A Razor Leaf bounces off a Marowak’s helmet but still causes it to flinch, and it’s knocked down from behind a moment later, only to tumble out of sight. Raff’s next attack slices into its target’s arm and makes it drop the bone club it was carrying. A moment later a jet of water sends it tumbling back into the marowak behind it, who clubs it out of the way only to be hit by an Ice Beam.
The speakers and repel don’t seem to be deterring them much, and soon the top of the stairway is covered in a mix of water and blood and leaves and dropped bones. Leaf wishes Raff had an attack that was less deadly that could reach the stairs, wishes she could swap with someone in front to start using stun spores instead, but she knows this is the most effective defensive line, and even it isn’t enough: before long a marowak gets through and swings at Iko’s froslass.
She weaves to the side and blasts it with an Ice Beam, but it still manages to club her alongside the head, sending a crack through the din of battle. Iko quickly swaps her out while someone else captures the marowak in a greatball, which rolls along the floor away from them as the battle continues.
The marowak that got through was the first sign that the water pokemon are running low, and once they’re replaced the battle becomes far less one-sided. Unable to put out the damage to keep the horde of marowak in check, Leaf realizes that they need a tank… but they’re hampered by the very thing keeping them safe: the size of the chokepoint. Anything big enough to cover the whole thing would be overwhelmed by the attackers on its own.
So when Iko yells, “New chokepoint, to the right!” and summons a slaking to cover half of it at an angle, Leaf is already moving alongside Red, Jean, Maria and Artem to help protect it. The relief that they won’t be overwhelmed just yet doesn’t stop the steadily growing sick feeling in her stomach.

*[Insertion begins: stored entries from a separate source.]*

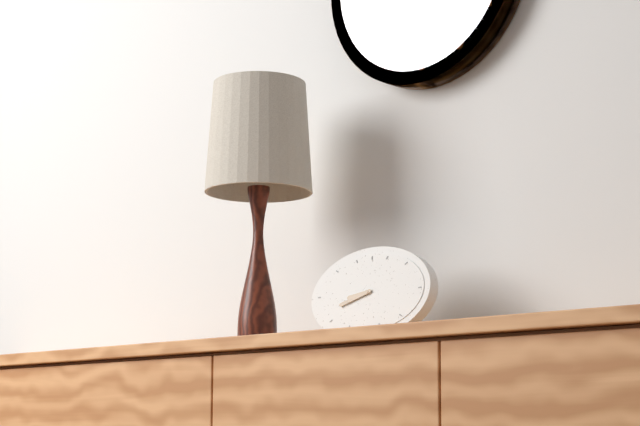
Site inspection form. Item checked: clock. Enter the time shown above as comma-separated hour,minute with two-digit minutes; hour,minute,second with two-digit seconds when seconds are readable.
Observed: 8,42
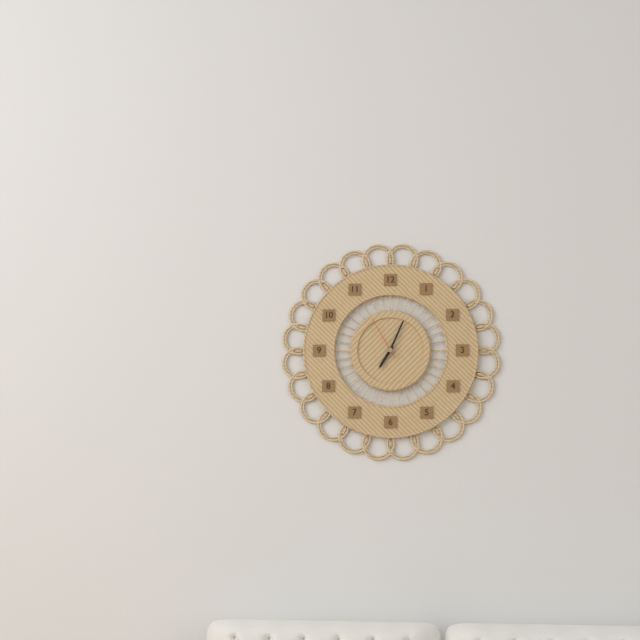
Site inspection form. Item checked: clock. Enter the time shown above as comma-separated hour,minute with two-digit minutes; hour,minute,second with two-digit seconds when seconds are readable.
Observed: 7,04
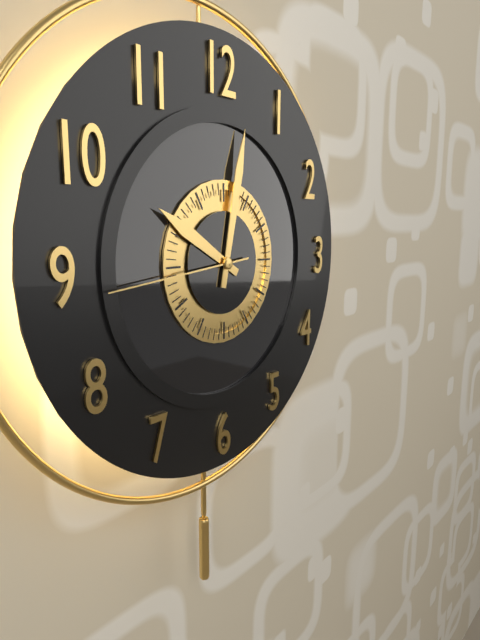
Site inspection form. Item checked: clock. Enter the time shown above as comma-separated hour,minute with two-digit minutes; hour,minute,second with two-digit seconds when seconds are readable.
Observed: 10,02,44
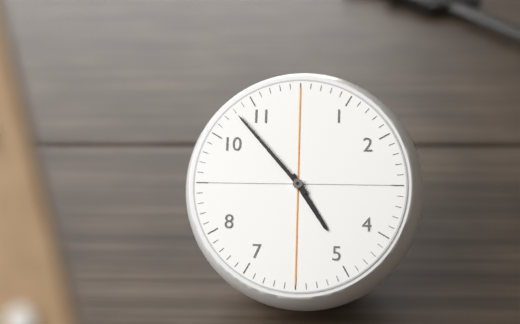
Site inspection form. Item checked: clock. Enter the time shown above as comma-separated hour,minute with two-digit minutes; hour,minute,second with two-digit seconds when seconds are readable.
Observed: 4,53
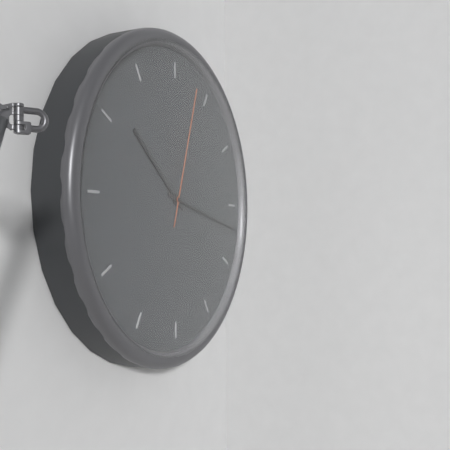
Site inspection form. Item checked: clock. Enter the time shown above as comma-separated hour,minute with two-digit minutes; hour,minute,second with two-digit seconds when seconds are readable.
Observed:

They must have taken down dozens of them by now, the bodies on the stairs are starting to pile up, and still more are coming…
And then, abruptly, the cubone are there, climbing over the bodies of the fallen marowak that came before them. Some attack the slaking fervently while others try to climb over it, their cries competing with the pained bellow of Iko’s pokemon as it rears back for a powerful swipe of its arm. Leaf shifts her position again and yells out a command for sleep powder, knocking out two cubone who climbed over the slaking before they could go any further. She quickly catches both, then takes out two more pokeballs as another skull-helmet appears above the slaking.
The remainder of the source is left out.